TEXTE FOURNI —
#####
Aujourd’hui, il assume d’avoir allégé la structure de tête en se défaisant d’une grosse partie des effectifs et d’avoir recentré Dagris, devenu Geocoton, sur l’Afrique. En grandes difficultés financières lors de sa reprise, le groupe est revenu dans le vert, avec plus de 10 millions d’euros d’Ebitda (revenus avant intérêts, taxes, dotations et provisions) par an. Mais l’opération a laissé des traces dans les cénacles parisiens, où les préjugés antilibanais se mêlent encore aujourd’hui aux reproches sur les méthodes de Jaber.
Et puis il y a l’affaire Karim Wade, son autre fardeau. Après plusieurs mois de suspicion et de pression, le nom de l’homme d’affaires a été blanchi dans le cadre des enquêtes sur l’enrichissement supposé du fils de l’ancien président – et ex-ministre « du ciel et de la terre ». Mais la proximité réelle, par le passé, entre les deux hommes a beaucoup terni la réputation d’Abbas Jaber.
Inimités
Tel est le grand paradoxe de cette aventure entrepreneuriale au cours des dix dernières années. En rachetant (pour un total de 25 millions d’euros) d’ex-joyaux sur le déclin, Abbas Jaber a bâti un groupe agro-industriel incontournable en Afrique subsaharienne. Mais il s’est aussi attiré nombre d’inimitiés.
« En rachetant d’ex-joyaux sur le déclin, Abbas Jaber a bâti un groupe agro-industriel incontournable en Afrique subsaharienne. Mais il s’est aussi attiré nombre d’inimitiés. »
Dans l’arachide, il a transformé l’huilier Sonacos (rebaptisé Suneor) en véritable machine à cash en misant sur les importations d’huile de soja. Mais lorsque la commercialisation des engrais et semences a été retirée à l’entreprise, que l’achat et l’exportation d’arachides ont été ouverts aux étrangers – notamment aux Chinois – et que l’huile de palme asiatique a déferlé sur le territoire, Suneor a sombré. Le chiffre d’affaires, qui frôlait les 150 millions d’euros, est tombé à une trentaine de millions en 2013.
« Abbas Jaber, c’est un homme d’affaires à qui on a vendu des unités industrielles mais qui n’a pas du tout investi dans l’outil productif. Il n’a pas non plus investi dans le capital semencier en accompagnant les organisations professionnelles ou les paysans pour qu’ils aient de meilleurs engrais », critique Sidy Ba, secrétaire général du Cadre de concertation des producteurs d’arachides, qui représente entre 10 000 et 15 000 paysans sénégalais.
Dans le chemin de fer Bamako-Dakar non plus, Advens n’a guère investi. Sauveur de la société Transrail, qui exploite la ligne, le groupe se retrouve contraint par une concession qui lui impose de rénover des infrastructures. « C’est unique au monde, il faudrait plus de 750 millions d’euros pour réhabiliter tout cela », tranche un proche.
Enfin, du côté de Geocoton, les débuts ont été difficiles. « Le groupe a été affaibli par la terrible crise cotonnière qui a atteint son paroxysme en 2008-2009. Du coup, il n’a pas pu investir, souligne Bachir Diop, directeur de la filiale sénégalaise Sodefitex. Mais malgré cette conjoncture difficile, les filiales se sont développées, et nous investissons au Sénégal pour diversifier la société dans la minoterie, les aliments pour le bétail, les semences, le tout dans le cadre d’accords contractuels avec les paysans. »
#####
DONNÉES RECUEILLIES —
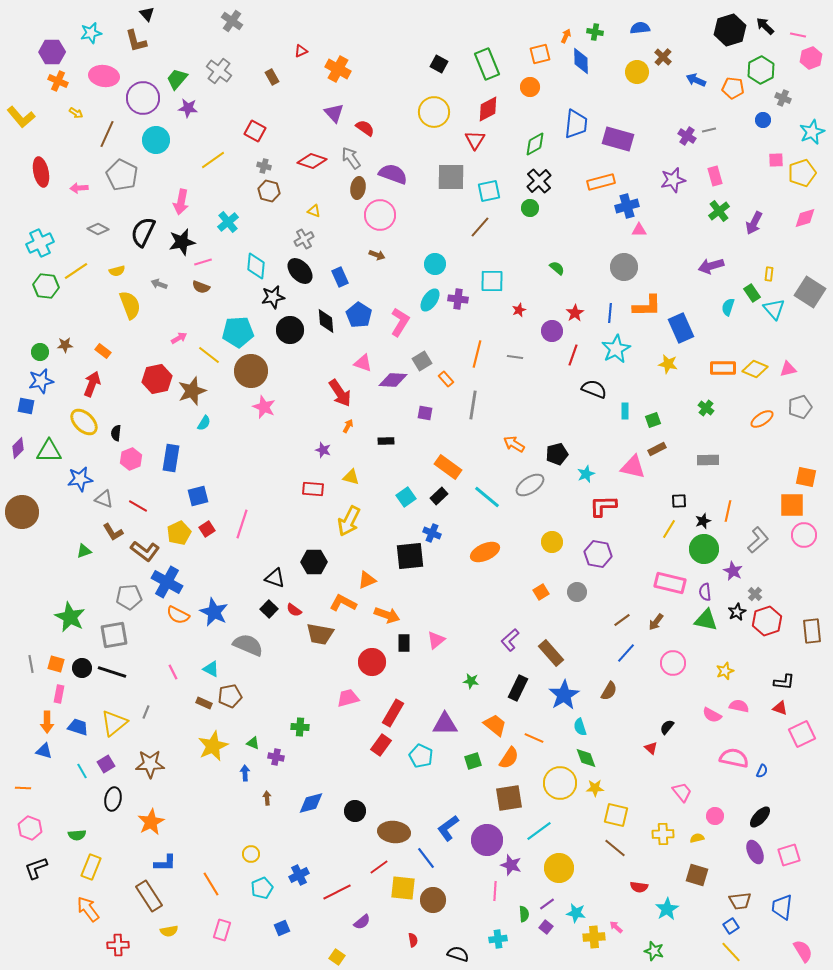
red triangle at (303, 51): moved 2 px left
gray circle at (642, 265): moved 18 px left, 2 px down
#####
D'après le texte fourni, sous quel nouveau nom l'huilier Sonacos a-t-il été rebaptisé ?

Suneor.